| Brief |
Keep the images out and copy every entry below exactly.

--- Supplied entries Enclosed Below ---

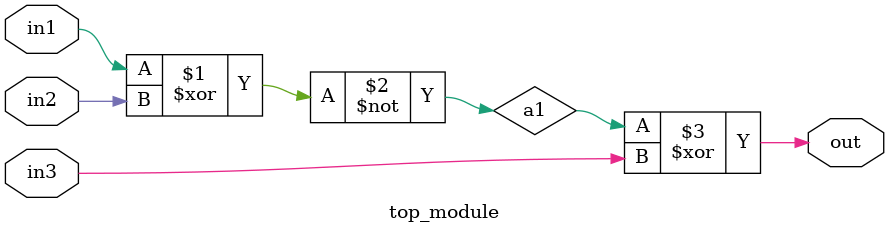
<source format=v>
module top_module (
    input in1,
    input in2,
    input in3,
    output out);
    wire a1;
    assign a1= ~(in1 ^ in2);
    assign out = (a1 ^ in3);
endmodule

</source>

--- End of Enclosed Supplied entries ---

| Exercise solution |
<source format=v>
module top_module (
    input in1,
    input in2,
    input in3,
    output out);
    wire a1;
    assign a1= ~(in1 ^ in2);
    assign out = (a1 ^ in3);
endmodule

</source>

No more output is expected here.